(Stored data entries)

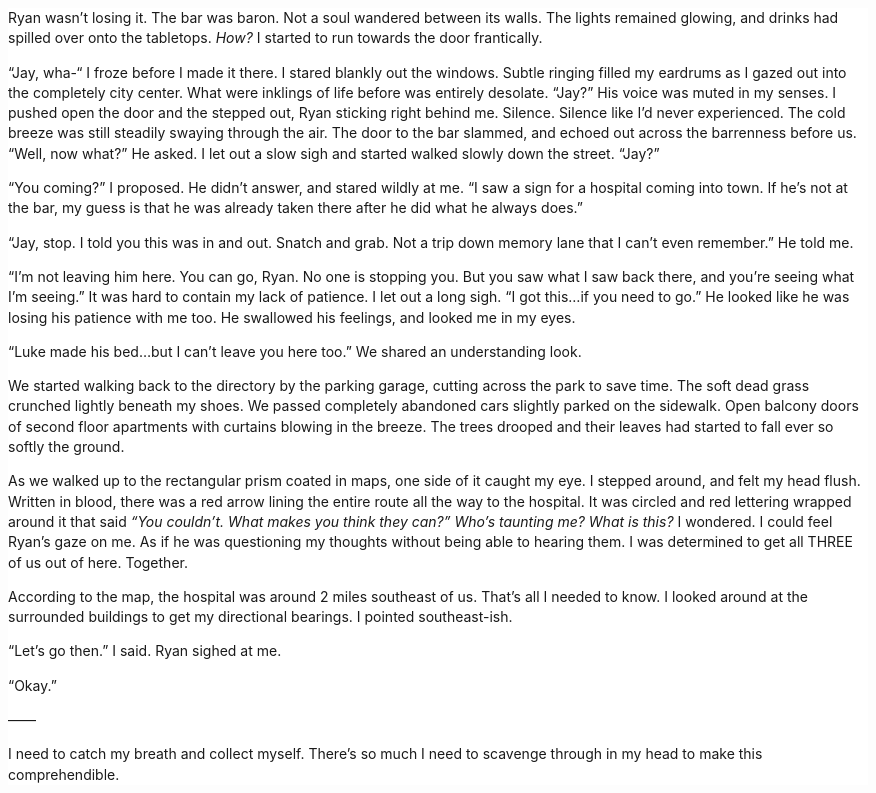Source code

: Ryan wasn’t losing it. The bar was baron. Not a soul wandered between its walls. The lights remained glowing, and drinks had spilled over onto the tabletops. *How?* I started to run towards the door frantically.

“Jay, wha-“ I froze before I made it there. I stared blankly out the windows. Subtle ringing filled my eardrums as I gazed out into the completely city center. What were inklings of life before was entirely desolate. “Jay?” His voice was muted in my senses. I pushed open the door and the stepped out, Ryan sticking right behind me. Silence. Silence like I’d never experienced. The cold breeze was still steadily swaying through the air. The door to the bar slammed, and echoed out across the barrenness before us. “Well, now what?” He asked. I let out a slow sigh and started walked slowly down the street. “Jay?”

“You coming?” I proposed. He didn’t answer, and stared wildly at me. “I saw a sign for a hospital coming into town. If he’s not at the bar, my guess is that he was already taken there after he did what he always does.”

“Jay, stop. I told you this was in and out. Snatch and grab. Not a trip down memory lane that I can’t even remember.” He told me.

“I’m not leaving him here. You can go, Ryan. No one is stopping you. But you saw what I saw back there, and you’re seeing what I’m seeing.” It was hard to contain my lack of patience. I let out a long sigh. “I got this…if you need to go.” He looked like he was losing his patience with me too. He swallowed his feelings, and looked me in my eyes.

“Luke made his bed…but I can’t leave you here too.” We shared an understanding look.

We started walking back to the directory by the parking garage, cutting across the park to save time. The soft dead grass crunched lightly beneath my shoes. We passed completely  abandoned cars slightly parked on the sidewalk. Open balcony doors of second floor apartments with curtains blowing in the breeze. The trees drooped and their leaves had started to fall ever so softly the ground.

As we walked up to the rectangular prism coated in maps, one side of it caught my eye. I stepped around, and felt my head flush. Written in blood, there was a red arrow lining the entire route all the way to the hospital. It was circled and red lettering wrapped around it that said *“You couldn’t. What makes you think they can?” Who’s taunting me? What is this?* I wondered. I could feel Ryan’s gaze on me. As if he was questioning my thoughts without being able to hearing them. I was determined to get all THREE of us out of here. Together.

According to the map, the hospital was around 2 miles southeast of us. That’s all I needed to know. I looked around at the surrounded buildings to get my directional bearings. I pointed southeast-ish.

“Let’s go then.” I said. Ryan sighed at me.

“Okay.”

——

I need to catch my breath and collect myself. There’s so much I need to scavenge through in my head to make this comprehendible.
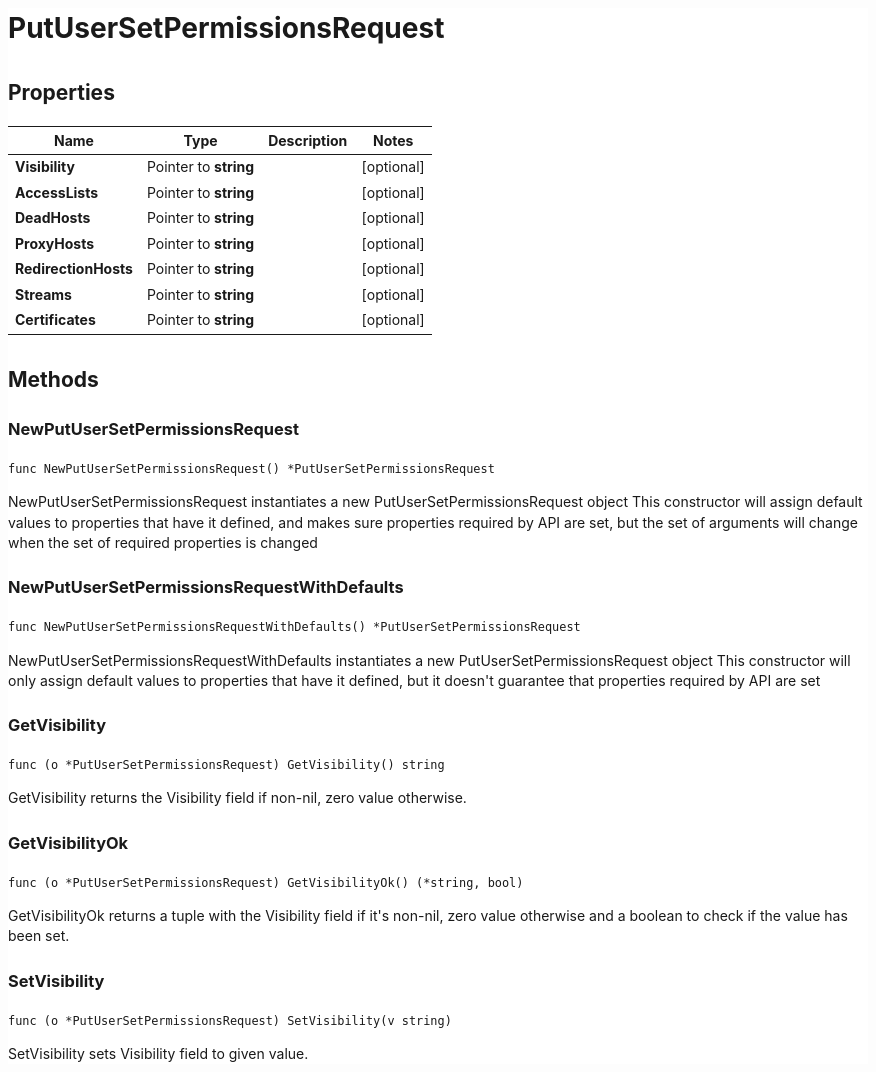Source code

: # PutUserSetPermissionsRequest

## Properties

Name | Type | Description | Notes
------------ | ------------- | ------------- | -------------
**Visibility** | Pointer to **string** |  | [optional] 
**AccessLists** | Pointer to **string** |  | [optional] 
**DeadHosts** | Pointer to **string** |  | [optional] 
**ProxyHosts** | Pointer to **string** |  | [optional] 
**RedirectionHosts** | Pointer to **string** |  | [optional] 
**Streams** | Pointer to **string** |  | [optional] 
**Certificates** | Pointer to **string** |  | [optional] 

## Methods

### NewPutUserSetPermissionsRequest

`func NewPutUserSetPermissionsRequest() *PutUserSetPermissionsRequest`

NewPutUserSetPermissionsRequest instantiates a new PutUserSetPermissionsRequest object
This constructor will assign default values to properties that have it defined,
and makes sure properties required by API are set, but the set of arguments
will change when the set of required properties is changed

### NewPutUserSetPermissionsRequestWithDefaults

`func NewPutUserSetPermissionsRequestWithDefaults() *PutUserSetPermissionsRequest`

NewPutUserSetPermissionsRequestWithDefaults instantiates a new PutUserSetPermissionsRequest object
This constructor will only assign default values to properties that have it defined,
but it doesn't guarantee that properties required by API are set

### GetVisibility

`func (o *PutUserSetPermissionsRequest) GetVisibility() string`

GetVisibility returns the Visibility field if non-nil, zero value otherwise.

### GetVisibilityOk

`func (o *PutUserSetPermissionsRequest) GetVisibilityOk() (*string, bool)`

GetVisibilityOk returns a tuple with the Visibility field if it's non-nil, zero value otherwise
and a boolean to check if the value has been set.

### SetVisibility

`func (o *PutUserSetPermissionsRequest) SetVisibility(v string)`

SetVisibility sets Visibility field to given value.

> WORK INSTRUCTION
Extract every line of the data exactly; pictures stay out.

> EXERCISE SOLUTION
Source code

: Ryan wasn’t losing it. The bar was baron. Not a soul wandered between its walls. The lights remained glowing, and drinks had spilled over onto the tabletops. *How?* I started to run towards the door frantically.

“Jay, wha-“ I froze before I made it there. I stared blankly out the windows. Subtle ringing filled my eardrums as I gazed out into the completely city center. What were inklings of life before was entirely desolate. “Jay?” His voice was muted in my senses. I pushed open the door and the stepped out, Ryan sticking right behind me. Silence. Silence like I’d never experienced. The cold breeze was still steadily swaying through the air. The door to the bar slammed, and echoed out across the barrenness before us. “Well, now what?” He asked. I let out a slow sigh and started walked slowly down the street. “Jay?”

“You coming?” I proposed. He didn’t answer, and stared wildly at me. “I saw a sign for a hospital coming into town. If he’s not at the bar, my guess is that he was already taken there after he did what he always does.”

“Jay, stop. I told you this was in and out. Snatch and grab. Not a trip down memory lane that I can’t even remember.” He told me.

“I’m not leaving him here. You can go, Ryan. No one is stopping you. But you saw what I saw back there, and you’re seeing what I’m seeing.” It was hard to contain my lack of patience. I let out a long sigh. “I got this…if you need to go.” He looked like he was losing his patience with me too. He swallowed his feelings, and looked me in my eyes.

“Luke made his bed…but I can’t leave you here too.” We shared an understanding look.

We started walking back to the directory by the parking garage, cutting across the park to save time. The soft dead grass crunched lightly beneath my shoes. We passed completely  abandoned cars slightly parked on the sidewalk. Open balcony doors of second floor apartments with curtains blowing in the breeze. The trees drooped and their leaves had started to fall ever so softly the ground.

As we walked up to the rectangular prism coated in maps, one side of it caught my eye. I stepped around, and felt my head flush. Written in blood, there was a red arrow lining the entire route all the way to the hospital. It was circled and red lettering wrapped around it that said *“You couldn’t. What makes you think they can?” Who’s taunting me? What is this?* I wondered. I could feel Ryan’s gaze on me. As if he was questioning my thoughts without being able to hearing them. I was determined to get all THREE of us out of here. Together.

According to the map, the hospital was around 2 miles southeast of us. That’s all I needed to know. I looked around at the surrounded buildings to get my directional bearings. I pointed southeast-ish.

“Let’s go then.” I said. Ryan sighed at me.

“Okay.”

——

I need to catch my breath and collect myself. There’s so much I need to scavenge through in my head to make this comprehendible.
Source code

: # PutUserSetPermissionsRequest

## Properties

Name | Type | Description | Notes
------------ | ------------- | ------------- | -------------
**Visibility** | Pointer to **string** |  | [optional] 
**AccessLists** | Pointer to **string** |  | [optional] 
**DeadHosts** | Pointer to **string** |  | [optional] 
**ProxyHosts** | Pointer to **string** |  | [optional] 
**RedirectionHosts** | Pointer to **string** |  | [optional] 
**Streams** | Pointer to **string** |  | [optional] 
**Certificates** | Pointer to **string** |  | [optional] 

## Methods

### NewPutUserSetPermissionsRequest

`func NewPutUserSetPermissionsRequest() *PutUserSetPermissionsRequest`

NewPutUserSetPermissionsRequest instantiates a new PutUserSetPermissionsRequest object
This constructor will assign default values to properties that have it defined,
and makes sure properties required by API are set, but the set of arguments
will change when the set of required properties is changed

### NewPutUserSetPermissionsRequestWithDefaults

`func NewPutUserSetPermissionsRequestWithDefaults() *PutUserSetPermissionsRequest`

NewPutUserSetPermissionsRequestWithDefaults instantiates a new PutUserSetPermissionsRequest object
This constructor will only assign default values to properties that have it defined,
but it doesn't guarantee that properties required by API are set

### GetVisibility

`func (o *PutUserSetPermissionsRequest) GetVisibility() string`

GetVisibility returns the Visibility field if non-nil, zero value otherwise.

### GetVisibilityOk

`func (o *PutUserSetPermissionsRequest) GetVisibilityOk() (*string, bool)`

GetVisibilityOk returns a tuple with the Visibility field if it's non-nil, zero value otherwise
and a boolean to check if the value has been set.

### SetVisibility

`func (o *PutUserSetPermissionsRequest) SetVisibility(v string)`

SetVisibility sets Visibility field to given value.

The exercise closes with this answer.